»»

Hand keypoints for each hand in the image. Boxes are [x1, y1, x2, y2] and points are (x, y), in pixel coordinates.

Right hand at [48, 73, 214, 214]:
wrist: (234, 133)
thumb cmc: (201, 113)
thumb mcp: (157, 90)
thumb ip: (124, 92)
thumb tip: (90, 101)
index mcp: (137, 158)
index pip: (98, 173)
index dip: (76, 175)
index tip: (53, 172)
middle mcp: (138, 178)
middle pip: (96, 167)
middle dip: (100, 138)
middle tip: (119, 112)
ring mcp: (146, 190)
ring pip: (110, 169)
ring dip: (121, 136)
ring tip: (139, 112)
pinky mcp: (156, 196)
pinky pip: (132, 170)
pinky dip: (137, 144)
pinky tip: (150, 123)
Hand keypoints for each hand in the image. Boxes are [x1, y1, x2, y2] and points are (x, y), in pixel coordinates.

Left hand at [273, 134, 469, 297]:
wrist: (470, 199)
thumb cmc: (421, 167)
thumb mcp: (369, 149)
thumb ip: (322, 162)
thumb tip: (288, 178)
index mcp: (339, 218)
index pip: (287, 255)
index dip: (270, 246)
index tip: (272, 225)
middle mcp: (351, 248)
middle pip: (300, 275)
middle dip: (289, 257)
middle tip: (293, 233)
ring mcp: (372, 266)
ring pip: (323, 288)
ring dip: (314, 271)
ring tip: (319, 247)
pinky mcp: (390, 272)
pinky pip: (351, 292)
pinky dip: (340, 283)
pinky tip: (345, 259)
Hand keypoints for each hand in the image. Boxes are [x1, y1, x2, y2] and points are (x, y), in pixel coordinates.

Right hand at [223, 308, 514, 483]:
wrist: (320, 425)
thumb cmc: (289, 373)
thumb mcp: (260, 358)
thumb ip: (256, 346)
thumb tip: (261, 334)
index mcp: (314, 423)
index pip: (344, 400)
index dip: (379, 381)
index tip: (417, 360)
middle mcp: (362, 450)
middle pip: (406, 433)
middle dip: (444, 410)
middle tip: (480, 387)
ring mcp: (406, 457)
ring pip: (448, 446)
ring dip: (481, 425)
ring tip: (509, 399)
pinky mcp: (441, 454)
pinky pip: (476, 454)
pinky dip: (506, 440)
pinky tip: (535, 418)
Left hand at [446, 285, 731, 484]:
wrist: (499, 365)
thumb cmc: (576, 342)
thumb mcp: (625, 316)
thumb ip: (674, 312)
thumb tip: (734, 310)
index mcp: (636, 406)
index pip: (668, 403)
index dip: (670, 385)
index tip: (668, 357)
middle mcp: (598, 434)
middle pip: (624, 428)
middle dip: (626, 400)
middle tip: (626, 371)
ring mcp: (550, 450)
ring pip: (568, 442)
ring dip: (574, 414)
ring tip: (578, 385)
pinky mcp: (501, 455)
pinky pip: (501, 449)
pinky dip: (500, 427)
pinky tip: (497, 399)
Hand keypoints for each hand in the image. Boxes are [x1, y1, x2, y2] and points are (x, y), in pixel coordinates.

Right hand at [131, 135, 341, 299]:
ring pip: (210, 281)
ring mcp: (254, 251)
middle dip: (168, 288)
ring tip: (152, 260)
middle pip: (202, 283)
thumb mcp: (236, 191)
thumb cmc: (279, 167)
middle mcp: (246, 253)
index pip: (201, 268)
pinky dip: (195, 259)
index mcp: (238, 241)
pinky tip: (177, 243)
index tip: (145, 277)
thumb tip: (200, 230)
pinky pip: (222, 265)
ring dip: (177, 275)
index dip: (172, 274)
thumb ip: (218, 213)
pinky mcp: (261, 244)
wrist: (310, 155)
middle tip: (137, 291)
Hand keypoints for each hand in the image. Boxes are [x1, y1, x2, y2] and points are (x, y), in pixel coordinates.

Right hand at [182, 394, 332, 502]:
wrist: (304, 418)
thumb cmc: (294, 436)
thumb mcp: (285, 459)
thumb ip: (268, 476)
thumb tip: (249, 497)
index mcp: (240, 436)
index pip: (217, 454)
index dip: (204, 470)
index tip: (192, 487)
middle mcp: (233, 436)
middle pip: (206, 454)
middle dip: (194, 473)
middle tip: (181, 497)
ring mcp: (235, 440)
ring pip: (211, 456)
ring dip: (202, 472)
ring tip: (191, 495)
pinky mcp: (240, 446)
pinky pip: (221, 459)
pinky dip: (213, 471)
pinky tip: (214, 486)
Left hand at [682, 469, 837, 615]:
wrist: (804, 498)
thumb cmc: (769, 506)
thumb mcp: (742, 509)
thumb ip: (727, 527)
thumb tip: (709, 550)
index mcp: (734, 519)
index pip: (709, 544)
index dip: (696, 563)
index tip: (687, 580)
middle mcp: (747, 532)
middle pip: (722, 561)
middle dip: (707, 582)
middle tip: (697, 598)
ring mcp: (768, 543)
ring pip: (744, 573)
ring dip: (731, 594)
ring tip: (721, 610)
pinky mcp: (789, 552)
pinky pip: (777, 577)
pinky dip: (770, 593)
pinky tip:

««

** INSTRUCTIONS FOR THE TASK **
Your answer should be the lines of the records that include the word "Right".

** FINAL ANSWER **
Right hand at [48, 73, 214, 214]:
Right hand at [223, 308, 514, 483]:
Right hand at [131, 135, 341, 299]:
Right hand at [182, 394, 332, 502]:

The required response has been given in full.